É destas últimas "fontes", totalmente inaceitáveis em um trabalho que pretende ser


acadêmico, e feito por uma autora que porta o título de "doutor" em teologia, que Itioka
tira o fundamento para grande parte do seu livro. Por exemplo, a sua convicção de que
crentes verdadeiros podem ficar endemoninhados baseia-se, não em exegese das
Escrituras, mas na narrativa de várias experiências que teve (pp.29,30; 61-64).

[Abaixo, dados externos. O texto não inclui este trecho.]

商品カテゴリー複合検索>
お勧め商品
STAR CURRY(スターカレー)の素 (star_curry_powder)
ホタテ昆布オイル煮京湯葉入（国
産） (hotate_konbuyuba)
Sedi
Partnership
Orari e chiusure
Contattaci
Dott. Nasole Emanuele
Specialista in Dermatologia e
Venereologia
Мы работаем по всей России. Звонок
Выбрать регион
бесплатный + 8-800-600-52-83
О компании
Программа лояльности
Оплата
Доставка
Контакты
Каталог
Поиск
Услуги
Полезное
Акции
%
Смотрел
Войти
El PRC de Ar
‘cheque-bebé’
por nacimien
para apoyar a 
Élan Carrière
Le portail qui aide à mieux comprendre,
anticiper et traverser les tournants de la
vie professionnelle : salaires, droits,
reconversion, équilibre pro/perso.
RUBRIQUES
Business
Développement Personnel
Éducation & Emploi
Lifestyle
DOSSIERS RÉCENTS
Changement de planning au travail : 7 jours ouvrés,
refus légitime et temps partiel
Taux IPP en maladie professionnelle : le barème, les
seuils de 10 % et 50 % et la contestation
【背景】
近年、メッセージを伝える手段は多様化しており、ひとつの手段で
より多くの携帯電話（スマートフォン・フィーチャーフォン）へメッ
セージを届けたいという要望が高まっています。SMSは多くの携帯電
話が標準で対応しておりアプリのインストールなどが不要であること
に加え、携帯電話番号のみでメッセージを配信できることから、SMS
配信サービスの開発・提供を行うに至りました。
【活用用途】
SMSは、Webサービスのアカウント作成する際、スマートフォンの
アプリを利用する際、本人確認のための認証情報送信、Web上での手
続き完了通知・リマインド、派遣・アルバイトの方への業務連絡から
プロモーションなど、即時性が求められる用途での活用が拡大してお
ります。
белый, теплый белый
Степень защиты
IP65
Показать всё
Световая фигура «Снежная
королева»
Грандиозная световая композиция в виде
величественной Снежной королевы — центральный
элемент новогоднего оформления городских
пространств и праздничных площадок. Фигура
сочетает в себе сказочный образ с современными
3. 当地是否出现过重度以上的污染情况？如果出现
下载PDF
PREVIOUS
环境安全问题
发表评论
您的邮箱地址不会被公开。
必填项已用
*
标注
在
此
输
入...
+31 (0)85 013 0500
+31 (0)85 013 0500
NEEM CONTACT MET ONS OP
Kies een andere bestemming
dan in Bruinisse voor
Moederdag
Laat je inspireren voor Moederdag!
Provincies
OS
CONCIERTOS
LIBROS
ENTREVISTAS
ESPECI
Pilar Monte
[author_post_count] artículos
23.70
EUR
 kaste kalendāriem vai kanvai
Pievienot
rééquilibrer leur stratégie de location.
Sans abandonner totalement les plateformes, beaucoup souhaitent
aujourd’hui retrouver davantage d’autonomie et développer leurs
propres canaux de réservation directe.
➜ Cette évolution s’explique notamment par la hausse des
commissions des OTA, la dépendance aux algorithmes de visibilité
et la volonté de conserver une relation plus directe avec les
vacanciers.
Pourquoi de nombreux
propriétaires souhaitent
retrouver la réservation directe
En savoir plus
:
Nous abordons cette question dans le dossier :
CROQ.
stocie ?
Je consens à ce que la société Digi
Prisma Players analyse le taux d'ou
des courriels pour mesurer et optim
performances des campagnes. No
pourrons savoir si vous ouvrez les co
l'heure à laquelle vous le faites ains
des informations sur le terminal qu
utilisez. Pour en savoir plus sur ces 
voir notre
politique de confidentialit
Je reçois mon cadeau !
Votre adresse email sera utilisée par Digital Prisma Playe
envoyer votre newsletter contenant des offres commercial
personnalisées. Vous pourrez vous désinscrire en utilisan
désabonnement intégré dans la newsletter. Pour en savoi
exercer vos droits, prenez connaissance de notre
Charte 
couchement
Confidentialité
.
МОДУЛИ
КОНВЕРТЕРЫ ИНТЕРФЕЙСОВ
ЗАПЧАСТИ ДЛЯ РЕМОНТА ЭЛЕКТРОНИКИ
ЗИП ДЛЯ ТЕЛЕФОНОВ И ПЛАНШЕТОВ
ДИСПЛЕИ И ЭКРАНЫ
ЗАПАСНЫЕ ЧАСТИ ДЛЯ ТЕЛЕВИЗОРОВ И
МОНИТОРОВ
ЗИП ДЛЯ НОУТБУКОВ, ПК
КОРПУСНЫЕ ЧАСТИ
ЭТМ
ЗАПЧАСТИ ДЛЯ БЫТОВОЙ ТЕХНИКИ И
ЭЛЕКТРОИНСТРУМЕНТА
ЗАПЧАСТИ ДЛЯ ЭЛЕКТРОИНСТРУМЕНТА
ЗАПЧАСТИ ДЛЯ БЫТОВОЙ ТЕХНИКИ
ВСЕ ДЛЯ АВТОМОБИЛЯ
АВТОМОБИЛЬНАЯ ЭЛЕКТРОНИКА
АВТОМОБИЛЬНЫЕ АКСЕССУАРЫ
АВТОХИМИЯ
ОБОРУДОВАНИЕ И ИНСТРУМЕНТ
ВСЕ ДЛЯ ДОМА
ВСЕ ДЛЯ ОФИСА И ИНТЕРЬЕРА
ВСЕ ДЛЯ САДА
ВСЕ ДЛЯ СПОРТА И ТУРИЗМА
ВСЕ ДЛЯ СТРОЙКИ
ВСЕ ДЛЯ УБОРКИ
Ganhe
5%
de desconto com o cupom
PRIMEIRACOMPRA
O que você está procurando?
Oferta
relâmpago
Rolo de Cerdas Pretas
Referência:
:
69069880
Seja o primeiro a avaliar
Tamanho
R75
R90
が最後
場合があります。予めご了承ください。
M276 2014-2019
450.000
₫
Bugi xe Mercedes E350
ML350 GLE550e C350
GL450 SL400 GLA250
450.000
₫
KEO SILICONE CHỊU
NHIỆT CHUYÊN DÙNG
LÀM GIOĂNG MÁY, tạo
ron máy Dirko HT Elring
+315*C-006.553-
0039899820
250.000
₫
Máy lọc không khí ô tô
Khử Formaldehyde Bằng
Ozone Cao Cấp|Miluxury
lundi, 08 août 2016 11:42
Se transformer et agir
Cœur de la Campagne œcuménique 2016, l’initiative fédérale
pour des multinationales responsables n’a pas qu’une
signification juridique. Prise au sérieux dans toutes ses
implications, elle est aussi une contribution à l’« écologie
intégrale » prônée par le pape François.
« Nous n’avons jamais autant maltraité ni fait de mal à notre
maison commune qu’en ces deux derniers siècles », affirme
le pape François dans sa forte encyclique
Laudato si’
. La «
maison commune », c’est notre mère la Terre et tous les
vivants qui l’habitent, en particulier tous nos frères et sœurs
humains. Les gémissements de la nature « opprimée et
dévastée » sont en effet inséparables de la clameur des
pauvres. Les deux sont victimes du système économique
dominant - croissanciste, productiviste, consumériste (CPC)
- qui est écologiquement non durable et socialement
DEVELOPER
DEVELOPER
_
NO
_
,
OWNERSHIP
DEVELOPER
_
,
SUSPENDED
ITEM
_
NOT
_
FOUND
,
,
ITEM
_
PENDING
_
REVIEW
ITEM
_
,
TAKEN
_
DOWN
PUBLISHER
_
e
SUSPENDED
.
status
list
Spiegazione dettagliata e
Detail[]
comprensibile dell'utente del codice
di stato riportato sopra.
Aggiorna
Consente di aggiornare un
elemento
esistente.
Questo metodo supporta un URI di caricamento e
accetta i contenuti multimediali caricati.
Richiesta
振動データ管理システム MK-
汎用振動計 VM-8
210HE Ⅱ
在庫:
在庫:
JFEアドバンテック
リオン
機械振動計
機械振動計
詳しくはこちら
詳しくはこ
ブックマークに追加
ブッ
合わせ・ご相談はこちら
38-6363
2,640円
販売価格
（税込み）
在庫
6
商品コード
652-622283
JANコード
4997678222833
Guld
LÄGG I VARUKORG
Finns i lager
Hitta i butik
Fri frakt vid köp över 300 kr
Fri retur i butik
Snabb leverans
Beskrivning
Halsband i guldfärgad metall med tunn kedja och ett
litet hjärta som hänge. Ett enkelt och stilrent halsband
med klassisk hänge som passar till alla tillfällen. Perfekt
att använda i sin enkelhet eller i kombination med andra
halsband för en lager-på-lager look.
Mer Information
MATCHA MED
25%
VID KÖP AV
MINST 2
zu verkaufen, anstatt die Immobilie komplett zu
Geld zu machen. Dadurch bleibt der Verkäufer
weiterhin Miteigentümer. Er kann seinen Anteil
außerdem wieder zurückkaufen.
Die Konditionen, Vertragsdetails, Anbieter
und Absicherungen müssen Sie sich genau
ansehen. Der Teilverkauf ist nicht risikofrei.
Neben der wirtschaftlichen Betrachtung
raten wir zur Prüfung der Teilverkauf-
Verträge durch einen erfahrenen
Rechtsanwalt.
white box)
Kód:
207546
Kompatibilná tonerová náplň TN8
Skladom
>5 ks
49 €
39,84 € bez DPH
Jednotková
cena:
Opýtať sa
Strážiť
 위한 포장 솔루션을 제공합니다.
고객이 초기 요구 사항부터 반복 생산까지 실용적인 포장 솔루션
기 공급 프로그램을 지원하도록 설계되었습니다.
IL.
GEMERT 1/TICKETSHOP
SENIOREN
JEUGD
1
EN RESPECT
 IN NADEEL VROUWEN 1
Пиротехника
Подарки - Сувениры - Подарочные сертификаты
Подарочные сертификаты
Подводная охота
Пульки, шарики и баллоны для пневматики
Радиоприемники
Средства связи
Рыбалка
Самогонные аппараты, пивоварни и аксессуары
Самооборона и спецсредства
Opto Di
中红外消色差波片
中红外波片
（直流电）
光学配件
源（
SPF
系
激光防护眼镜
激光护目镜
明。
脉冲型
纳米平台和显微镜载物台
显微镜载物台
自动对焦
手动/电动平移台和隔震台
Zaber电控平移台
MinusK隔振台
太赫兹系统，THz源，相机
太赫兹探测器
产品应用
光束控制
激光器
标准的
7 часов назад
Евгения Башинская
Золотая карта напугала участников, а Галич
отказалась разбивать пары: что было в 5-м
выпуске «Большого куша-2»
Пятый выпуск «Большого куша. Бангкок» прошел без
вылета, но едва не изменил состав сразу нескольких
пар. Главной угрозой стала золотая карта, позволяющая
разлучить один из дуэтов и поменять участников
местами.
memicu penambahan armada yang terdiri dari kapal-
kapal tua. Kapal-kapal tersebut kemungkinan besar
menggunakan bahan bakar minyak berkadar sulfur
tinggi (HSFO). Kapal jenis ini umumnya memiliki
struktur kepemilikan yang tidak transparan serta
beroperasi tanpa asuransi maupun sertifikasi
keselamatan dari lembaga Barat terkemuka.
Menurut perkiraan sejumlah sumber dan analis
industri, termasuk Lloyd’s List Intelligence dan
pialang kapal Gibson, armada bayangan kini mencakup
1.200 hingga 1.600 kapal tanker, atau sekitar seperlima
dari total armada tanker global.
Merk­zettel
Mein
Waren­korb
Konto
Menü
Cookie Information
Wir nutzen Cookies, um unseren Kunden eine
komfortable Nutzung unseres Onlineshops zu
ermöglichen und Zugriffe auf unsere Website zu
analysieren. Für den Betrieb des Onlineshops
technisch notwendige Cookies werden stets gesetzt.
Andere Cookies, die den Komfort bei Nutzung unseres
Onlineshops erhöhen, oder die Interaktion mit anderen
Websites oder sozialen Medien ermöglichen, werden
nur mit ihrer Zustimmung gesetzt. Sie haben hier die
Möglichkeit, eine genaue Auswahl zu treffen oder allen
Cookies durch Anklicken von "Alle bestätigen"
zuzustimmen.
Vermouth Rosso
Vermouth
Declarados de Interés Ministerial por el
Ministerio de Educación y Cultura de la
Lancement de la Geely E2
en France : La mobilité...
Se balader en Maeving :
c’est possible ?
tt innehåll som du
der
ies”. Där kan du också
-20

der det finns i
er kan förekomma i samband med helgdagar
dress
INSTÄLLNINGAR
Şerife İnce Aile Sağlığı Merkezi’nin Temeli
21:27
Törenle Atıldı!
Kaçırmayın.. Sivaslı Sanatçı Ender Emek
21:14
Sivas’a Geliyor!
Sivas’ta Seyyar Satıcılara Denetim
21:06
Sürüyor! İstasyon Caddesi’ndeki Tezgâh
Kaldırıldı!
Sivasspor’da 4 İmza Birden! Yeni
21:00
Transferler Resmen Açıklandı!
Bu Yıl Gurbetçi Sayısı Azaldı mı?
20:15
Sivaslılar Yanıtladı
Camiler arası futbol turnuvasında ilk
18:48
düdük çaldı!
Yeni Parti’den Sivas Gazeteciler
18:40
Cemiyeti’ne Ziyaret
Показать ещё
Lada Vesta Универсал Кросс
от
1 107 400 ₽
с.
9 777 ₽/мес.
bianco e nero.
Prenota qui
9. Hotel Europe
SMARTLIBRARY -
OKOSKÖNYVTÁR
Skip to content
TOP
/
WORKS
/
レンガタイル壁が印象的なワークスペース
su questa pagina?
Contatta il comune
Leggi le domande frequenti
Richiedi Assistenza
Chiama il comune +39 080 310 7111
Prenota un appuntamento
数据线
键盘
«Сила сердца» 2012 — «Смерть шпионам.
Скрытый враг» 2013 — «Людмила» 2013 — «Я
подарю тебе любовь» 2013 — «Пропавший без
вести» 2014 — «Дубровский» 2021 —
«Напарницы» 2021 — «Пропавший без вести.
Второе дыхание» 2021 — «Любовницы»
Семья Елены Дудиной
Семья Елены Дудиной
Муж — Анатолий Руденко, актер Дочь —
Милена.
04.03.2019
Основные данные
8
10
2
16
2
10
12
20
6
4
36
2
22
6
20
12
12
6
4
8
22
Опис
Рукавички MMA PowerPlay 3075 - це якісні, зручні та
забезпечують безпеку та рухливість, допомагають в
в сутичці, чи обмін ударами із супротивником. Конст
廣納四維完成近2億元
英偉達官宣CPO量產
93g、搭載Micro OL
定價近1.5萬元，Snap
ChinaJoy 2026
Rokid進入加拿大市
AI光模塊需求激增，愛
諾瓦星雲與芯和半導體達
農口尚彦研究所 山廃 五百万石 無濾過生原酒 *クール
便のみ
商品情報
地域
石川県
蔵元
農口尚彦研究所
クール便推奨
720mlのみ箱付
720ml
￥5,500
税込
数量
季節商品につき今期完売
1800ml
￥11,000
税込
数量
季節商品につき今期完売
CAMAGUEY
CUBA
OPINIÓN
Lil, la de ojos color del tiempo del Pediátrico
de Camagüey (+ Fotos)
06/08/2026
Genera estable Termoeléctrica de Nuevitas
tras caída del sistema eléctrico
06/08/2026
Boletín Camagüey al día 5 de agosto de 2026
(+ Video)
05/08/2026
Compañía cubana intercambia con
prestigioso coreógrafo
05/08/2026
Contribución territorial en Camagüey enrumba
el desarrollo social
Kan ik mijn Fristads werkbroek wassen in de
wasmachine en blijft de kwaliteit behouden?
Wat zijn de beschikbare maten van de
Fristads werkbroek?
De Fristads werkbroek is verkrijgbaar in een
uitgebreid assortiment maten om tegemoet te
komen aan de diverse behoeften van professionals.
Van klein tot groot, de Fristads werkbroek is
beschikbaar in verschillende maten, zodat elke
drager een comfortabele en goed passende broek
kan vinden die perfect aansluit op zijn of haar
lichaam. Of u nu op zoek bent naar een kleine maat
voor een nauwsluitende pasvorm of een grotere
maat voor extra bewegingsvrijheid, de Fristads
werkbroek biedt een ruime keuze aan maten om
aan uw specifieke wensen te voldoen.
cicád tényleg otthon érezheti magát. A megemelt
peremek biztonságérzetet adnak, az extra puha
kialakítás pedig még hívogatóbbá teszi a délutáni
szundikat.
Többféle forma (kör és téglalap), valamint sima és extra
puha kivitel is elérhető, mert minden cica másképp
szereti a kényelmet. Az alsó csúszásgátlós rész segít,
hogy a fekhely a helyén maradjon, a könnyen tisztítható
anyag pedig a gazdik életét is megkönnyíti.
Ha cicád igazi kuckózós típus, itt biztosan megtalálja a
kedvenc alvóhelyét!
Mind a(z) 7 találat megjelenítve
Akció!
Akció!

Itioka freqüentemente usa experiências como fonte autoritativa de conhecimento. Ela


afirma, com base na sua experiência de aconselhamento, que certos demônios
"adquirem" o direito de se sentarem no pescoço das pessoas (p. 30). Com base em
testemunhos, ela afirma que as orações da Igreja diminuem o índice de criminalidade,
roubo e violência, que as entidades de uma rua podem ser atadas, etc. (pp.52,53). Uma
de suas crenças mais curiosas, a de que determinadas igrejas tem entidades malignas
que se alimentam dos pecados não resolvidos da comunidade e seus pastores, é
defendida principalmente com base em vários testemunhos (pp.67-69). O que é mais
sério, Itioka faz várias especulações sobre os demônios que dominam o Brasil baseada na
doutrina da Umbanda sobre estas entidades (p.49).

Uma outra deficiência do livro é a exegese defeituosa e forçada que Itioka por vezes faz
de algumas passagens bíblicas, como por exemplo tomar Efésios 1.20-22, que refere-se à
posição triunfante do Cristo ressurreto, e transferir sem qualquer qualificação para a
Igreja ainda vivendo na terra (militante), pp. 18,19. Ou ainda, tomar Efésios 6.18 para
provar que pela oração a Igreja pode manietar e amarrar as forças demoníacas (p.52). E
ainda, Itioka afirma que os anjos das cartas de Apocalipse (Ap 2-3) são anjos literais que
incorporam e absorvem o estado espiritual da Igreja, e que alguns deles são substituídos
por demônios, devido à decadência espiritual da comunidade que representam. Tudo isso,
baseada nas sugestões (sem exegese) de Walter Wink e R. Linthicum em Apocalipse 2-3
(pp.40,41).

Infelizmente, muito mais é afirmado no livro do que pode ser provado através de estudo
bíblico cuidadoso. E isso pode ser dito, com temor e tremor, e profunda tristeza, da maior
parte das práticas advogadas pelo movimento de "batalha espiritual". Não recomendo
esse livro aos pastores que procuram boa literatura sobre o assunto, para alimentar o
rebanho, e ensiná-lo acerca desse importante assunto, que o conflito da igreja com os
principados e potestades nos lugares celestiais.

Para os que desejam uma melhor literatura sobre o assunto, sugiro ainda, além da obra
de McCarthur citada, o livro de Martyn Lloyd-Jones, O Combate Cristão, publicado pela
PES, que é uma exegese de Efésios 6. E para os que podem ler inglês, recomendo o
excelente livro de David Powlison, recém-publicado nos Estados Unidos, Power
Encounters: Reclaiming Spiritual Warfare (Grand Rapids: Baker, 1995).